***** EXTRAIT À LIRE *****

En effet, la Méthode ajoute : « les Tenors qui ont cette étendue sont si rares, qu’on ne doit pas en faire un genre de voix particulier. » (Richer et al., 1803, p. 5). Le livre précise : « Le Tenor prend la voix de tête au La192 hors des lignes, et la prolonge jusqu’au Ré et plus encore ». (Richer et al., 1803, p. 5)

Dans le même chapitre V, l’ « étendue des voix de femmes » concerne trois « registres » (poitrine, sans nom, et de tête). La voix de femme est considérée comme une voix « sans bornes » pouvant aller jusqu’au « Sur Aigue ».

Nous trouvons ainsi, selon les contenus traités, des terminologies comportant des catégories indéterminées ou des descriptions de pratiques qui de nos jours, nous semblent assez confuses.

Nous soulignons le fait que les voix graves des femmes sont ignorées en France, dans les livres de chant. Dans la réalité des pratiques, les femmes avec ce type de voix sont découragées à faire des études (De la Madelaine, 1864): la mode est à l’émission légère.

(Méthode de chant du Conservatoire de Musique, 1803, p. 5. Bibliothèque du Conservatoire de Genève.)

Enfin, au chapitre VII, « DE LA MUE DE LA VOIX » (Richer et al., 1803, p. 6), la mue concerne surtout les garçons. La Méthode ne s’oppose pas au fait que les jeunes garçons travaillent pendant la mue : « Avec beaucoup de précautions on peut faire chanter l’élève, même pendant la mue, mais avec modération et sans forcer les sons graves, et surtout les sons aigus de la voix » (Richer et al., 1803, p. 7).

*****

## LISTE DES TÂCHES
1. Répondez à ces questions sur l'extrait à lire :
(a) Combien de registres le chapitre V attribue-t-il à l'étendue des voix de femmes ?
(b) Quelles voix de femmes sont ignorées dans les livres de chant en France ?
(c) Selon le chapitre VII, qui la mue concerne-t-elle surtout ?
2. Veuillez réécrire sous forme de liste le paragraphe de l'extrait à lire qui commence par « Enfin, au chapitre VII », en gardant ses faits principaux.

***** DONNÉES ENREGISTRÉES *****

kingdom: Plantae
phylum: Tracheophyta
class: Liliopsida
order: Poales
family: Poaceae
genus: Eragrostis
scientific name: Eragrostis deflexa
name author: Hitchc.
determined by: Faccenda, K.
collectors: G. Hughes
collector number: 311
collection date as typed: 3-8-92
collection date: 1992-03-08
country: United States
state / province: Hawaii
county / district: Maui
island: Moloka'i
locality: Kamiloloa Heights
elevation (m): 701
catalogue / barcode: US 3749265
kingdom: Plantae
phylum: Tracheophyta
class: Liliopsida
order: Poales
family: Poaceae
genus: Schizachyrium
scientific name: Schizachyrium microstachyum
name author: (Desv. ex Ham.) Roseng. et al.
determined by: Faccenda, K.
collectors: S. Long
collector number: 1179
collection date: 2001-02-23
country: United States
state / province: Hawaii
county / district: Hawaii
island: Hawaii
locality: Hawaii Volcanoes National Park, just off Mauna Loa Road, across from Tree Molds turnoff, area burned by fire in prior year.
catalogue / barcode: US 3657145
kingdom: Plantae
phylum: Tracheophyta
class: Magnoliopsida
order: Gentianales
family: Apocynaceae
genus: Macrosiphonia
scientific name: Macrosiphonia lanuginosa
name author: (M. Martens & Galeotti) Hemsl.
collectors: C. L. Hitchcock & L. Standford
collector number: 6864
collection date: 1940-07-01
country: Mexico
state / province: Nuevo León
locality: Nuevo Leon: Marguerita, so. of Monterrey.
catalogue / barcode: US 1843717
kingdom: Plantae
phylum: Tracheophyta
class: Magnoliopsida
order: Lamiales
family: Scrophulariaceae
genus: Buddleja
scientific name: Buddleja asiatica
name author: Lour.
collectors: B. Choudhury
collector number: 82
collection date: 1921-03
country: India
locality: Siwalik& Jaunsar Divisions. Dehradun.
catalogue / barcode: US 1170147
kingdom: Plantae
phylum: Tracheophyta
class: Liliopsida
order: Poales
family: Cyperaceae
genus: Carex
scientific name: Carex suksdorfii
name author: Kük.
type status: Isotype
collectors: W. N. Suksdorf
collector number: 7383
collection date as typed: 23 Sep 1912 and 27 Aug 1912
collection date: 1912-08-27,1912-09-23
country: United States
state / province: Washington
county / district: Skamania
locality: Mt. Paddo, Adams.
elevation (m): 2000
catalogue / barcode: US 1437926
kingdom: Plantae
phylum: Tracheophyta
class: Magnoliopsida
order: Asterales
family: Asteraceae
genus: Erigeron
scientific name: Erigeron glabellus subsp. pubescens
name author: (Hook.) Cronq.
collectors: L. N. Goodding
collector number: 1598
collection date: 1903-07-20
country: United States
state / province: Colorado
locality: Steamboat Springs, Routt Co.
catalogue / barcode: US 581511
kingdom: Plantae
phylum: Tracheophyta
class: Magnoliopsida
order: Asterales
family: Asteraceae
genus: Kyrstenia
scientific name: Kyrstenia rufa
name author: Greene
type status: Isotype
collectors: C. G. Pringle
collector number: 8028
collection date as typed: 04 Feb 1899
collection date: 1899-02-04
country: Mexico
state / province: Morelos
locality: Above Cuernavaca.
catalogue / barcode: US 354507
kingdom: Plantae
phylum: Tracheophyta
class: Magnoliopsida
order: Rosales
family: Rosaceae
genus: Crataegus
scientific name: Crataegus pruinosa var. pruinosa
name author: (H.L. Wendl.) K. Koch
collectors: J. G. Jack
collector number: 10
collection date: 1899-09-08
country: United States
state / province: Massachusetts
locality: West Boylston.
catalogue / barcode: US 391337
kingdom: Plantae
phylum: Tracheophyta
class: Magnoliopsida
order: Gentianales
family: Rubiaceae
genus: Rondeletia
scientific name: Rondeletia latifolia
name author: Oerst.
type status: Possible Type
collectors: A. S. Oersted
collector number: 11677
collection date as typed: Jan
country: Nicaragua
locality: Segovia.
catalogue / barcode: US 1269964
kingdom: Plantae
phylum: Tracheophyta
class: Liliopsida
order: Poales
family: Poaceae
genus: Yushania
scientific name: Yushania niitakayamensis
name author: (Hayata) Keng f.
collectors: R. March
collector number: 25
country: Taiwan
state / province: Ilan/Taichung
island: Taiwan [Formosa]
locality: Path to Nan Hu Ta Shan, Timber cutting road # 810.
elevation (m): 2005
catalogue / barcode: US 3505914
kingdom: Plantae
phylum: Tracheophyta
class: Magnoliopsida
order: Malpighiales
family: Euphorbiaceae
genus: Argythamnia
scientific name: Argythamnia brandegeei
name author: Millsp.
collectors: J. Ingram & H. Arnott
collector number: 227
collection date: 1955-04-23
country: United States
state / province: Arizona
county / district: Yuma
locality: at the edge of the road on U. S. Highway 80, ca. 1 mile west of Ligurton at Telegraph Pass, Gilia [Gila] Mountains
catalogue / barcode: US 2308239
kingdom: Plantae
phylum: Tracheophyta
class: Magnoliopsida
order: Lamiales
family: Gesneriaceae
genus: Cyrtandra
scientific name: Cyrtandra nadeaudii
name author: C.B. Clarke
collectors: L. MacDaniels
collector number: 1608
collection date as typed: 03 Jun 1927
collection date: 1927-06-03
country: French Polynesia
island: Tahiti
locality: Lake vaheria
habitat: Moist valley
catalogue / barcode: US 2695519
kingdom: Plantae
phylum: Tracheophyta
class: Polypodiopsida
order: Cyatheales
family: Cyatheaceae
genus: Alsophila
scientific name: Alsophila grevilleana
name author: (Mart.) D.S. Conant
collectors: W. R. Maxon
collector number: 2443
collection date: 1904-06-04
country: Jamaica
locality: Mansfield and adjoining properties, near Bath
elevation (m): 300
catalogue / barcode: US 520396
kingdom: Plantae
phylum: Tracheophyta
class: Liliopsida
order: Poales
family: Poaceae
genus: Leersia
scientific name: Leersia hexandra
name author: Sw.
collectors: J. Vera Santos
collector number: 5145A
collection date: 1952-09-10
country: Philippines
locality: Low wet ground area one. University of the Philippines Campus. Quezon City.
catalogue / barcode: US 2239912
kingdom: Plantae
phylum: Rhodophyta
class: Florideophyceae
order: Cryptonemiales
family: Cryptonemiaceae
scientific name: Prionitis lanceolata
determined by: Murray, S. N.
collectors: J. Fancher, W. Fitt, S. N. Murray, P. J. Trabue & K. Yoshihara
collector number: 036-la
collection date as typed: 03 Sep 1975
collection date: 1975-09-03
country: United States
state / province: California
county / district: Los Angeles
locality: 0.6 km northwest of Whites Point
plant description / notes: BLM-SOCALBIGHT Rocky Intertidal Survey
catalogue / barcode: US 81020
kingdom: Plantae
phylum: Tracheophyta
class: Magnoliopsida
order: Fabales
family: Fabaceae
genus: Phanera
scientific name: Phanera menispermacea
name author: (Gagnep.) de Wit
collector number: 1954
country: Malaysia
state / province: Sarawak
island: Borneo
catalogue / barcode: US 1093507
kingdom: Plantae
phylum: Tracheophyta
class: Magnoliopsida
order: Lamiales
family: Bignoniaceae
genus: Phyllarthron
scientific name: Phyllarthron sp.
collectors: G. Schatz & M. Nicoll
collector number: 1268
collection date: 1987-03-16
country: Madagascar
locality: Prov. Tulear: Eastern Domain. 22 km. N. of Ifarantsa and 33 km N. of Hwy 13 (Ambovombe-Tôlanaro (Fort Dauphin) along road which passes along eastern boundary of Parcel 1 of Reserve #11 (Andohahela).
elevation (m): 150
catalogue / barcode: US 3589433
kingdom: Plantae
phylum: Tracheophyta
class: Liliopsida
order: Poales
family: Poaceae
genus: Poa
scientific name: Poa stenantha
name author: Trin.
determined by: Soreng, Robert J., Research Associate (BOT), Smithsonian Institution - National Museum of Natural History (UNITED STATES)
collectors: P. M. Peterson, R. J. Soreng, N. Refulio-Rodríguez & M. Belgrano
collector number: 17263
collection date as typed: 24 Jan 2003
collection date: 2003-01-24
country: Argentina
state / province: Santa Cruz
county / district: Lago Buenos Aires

*****

## RÉSULTATS DES TÂCHES
1.
(a) Trois registres : poitrine, sans nom et de tête.
(b) Les voix graves des femmes.
(c) Les garçons.

2.
- Chapitre VII, « De la mue de la voix » (Richer et al., 1803, p. 6) : la mue concerne surtout les garçons.
- La Méthode ne s'oppose pas à ce que les jeunes garçons travaillent pendant la mue.
- Conditions (p. 7) : beaucoup de précautions et de la modération, sans forcer les sons graves ni, surtout, les sons aigus.